Home | About | Sematext search-lucene.com search-hadoop.com
 Search Hadoop and all its subprojects:

Switch to Threaded View
Pig >> mail # user >> Pig 0.11.1 on AWS EMR/S3 fails to cleanup failed task output file before retrying that task


Copy link to this message
-
Re: Pig 0.11.1 on AWS EMR/S3 fails to cleanup failed task output file before retrying that task
Thanks for the suggestion, Cheolsoo.
/a
On Thu, Jun 13, 2013 at 2:18 PM, Cheolsoo Park <[EMAIL PROTECTED]> wrote:

> Hi Alan,
>
> >> Seems like this is exactly the kind of task restart that should "just
> work" if the garbage from the failed task were properly cleaned up.
>
> Unfortunately,this is not the case because of S3 eventual consistency. Even
> though the failed task cleans up files on S3, since delete is not
> immediately propagated on S3, the next task may still see them and fail. As
> far as I know, EMR Pig/S3 integration is not as good as EMR Hive/S3
> integration. So you will have handle S3 eventual consistency by yourself in
> Pig.
>
> One workaround is to write StoreFunc that stages data to HDFS until task
> completes and then copies them to S3 at commit task step. This will
> minimize the number of S3 eventual consistency issues you see.
>
> Thanks,
> Cheolsoo
>
>
>
>
>
>
>
>
> On Thu, Jun 13, 2013 at 7:40 AM, Alan Crosswell <[EMAIL PROTECTED]> wrote:
>
> > The file did not exist until the first task attempt created it before it
> > was killed. As such the subsequent task attempts were guaranteed to fail
> > since the killed task's output file had not be cleaned up. So when I
> > launched the Pig script, there was no file in the way.
> >
> > I'll take a look at upping the timeout.
> >
> > Thanks.
> >
> >
> > On Thu, Jun 13, 2013 at 9:57 AM, Dan DeCapria, CivicScience <
> > [EMAIL PROTECTED]> wrote:
> >
> > > Hi Alan,
> > >
> > > I believe this is expected behavior wrt EMR and S3.  There cannot
> exist a
> > > duplicate file path in S3 prior to commit; in your case it looks like
> > > bucket: n2ygk, path: reduced.1/useful/part-m-00009*/file -> file.

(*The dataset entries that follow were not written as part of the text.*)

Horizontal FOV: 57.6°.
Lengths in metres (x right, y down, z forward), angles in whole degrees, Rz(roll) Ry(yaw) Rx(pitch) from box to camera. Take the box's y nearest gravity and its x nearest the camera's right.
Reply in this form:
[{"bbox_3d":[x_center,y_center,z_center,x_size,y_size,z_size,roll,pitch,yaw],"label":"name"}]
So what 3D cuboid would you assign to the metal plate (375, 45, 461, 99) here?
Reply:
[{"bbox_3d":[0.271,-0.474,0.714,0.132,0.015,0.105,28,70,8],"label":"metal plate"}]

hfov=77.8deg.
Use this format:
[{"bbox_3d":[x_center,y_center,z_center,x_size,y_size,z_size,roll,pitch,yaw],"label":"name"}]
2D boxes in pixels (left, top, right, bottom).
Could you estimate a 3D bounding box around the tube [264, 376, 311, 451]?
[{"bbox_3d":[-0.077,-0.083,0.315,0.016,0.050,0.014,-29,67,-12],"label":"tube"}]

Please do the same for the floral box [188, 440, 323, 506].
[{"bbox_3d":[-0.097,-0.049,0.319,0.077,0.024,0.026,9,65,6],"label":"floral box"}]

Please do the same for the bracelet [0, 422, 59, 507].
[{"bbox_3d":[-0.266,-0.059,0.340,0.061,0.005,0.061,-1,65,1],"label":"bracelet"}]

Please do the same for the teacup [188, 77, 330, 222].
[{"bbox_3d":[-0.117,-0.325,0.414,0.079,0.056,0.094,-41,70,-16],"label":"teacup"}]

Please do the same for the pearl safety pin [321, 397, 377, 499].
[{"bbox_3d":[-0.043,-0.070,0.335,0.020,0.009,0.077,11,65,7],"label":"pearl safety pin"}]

On
> EMR,
> > > to mitigate hanging tasks, a given job may spawn duplicate tasks
> > > (referenced by a trailing _0, _1, etc.).  This then becomes a race
> > > condition issue wrt duplicate tasks (_0, _1, etc.) committing to the
> same
> > > bucket/path in S3.
> > >
> > > In addition, you may also consider increasing the task timeout from
> 600s
> > to
> > > something higher/lower to potentially timeout less/more (I think lowest
> > > bound is 60000ms).  I've had jobs which required a *two hour* timeout
> in
> > > order to succeed.  This can be done with a bootstrap, ie)
> > > --bootstrap-action
> > > s3://elasticmapreduce/bootstrap-actions/configure-hadoop
> > > --args -m,mapred.task.timeout=2400000
> > >
> > > As for the cleaning up of intermediate steps, I'm not sure.  Possibly
> try
> > > implementing EXEC
> > > <https://pig.apache.org/docs/r0.11.1/cmds.html#exec>breakpoints prior
> > > to problem blocks, but this will cause pig's job chaining
> > > to weaken and the execution time to grow.
> > >
> > > Hope this helps.
> > >
> > > -Dan
> > >
> > >
> > > On Wed, Jun 12, 2013 at 11:21 PM, Alan Crosswell <[EMAIL PROTECTED]>
> > > wrote:
> > >
> > > > Is this expected behavior or improper error recovery:
> > > >
> > > > *Task attempt_201306130117_0001_m_000009_0 failed to report status
> for
> > > 602
> > > > seconds. Killing!*
> > > >
> > > > This was then followed by the retries of the task failing due to the
> > > > existence of the S3 output file that the dead task had started
> writing:
> > > >
> > > > *org.apache.pig.backend.executionengine.ExecException: ERROR 2081:
> > Unable
> > > > to setup the store function.
> > > > *
> > > > *...*
> > > > *Caused by: java.io.IOException: File already
> > > > exists:s3n://n2ygk/reduced.1/useful/part-m-00009*
> > > >
> > > > Seems like this is exactly the kind of task restart that should "just
> > > work"
> > > > if the garbage from the failed task were properly cleaned up.
> > > >
> > > > Is there a way to tell Pig to just clobber output files?
> > > >
> > > > Is there a technique for checkpointing Pig scripts so that I don't
> have
> > > to
> > > > keep resubmitting this job and losing hours of work? I was even doing
> > > > "STORE" of intermediate aliases so I could restart later, but the job
> > > > failure causes the intermediate files to be deleted from S3.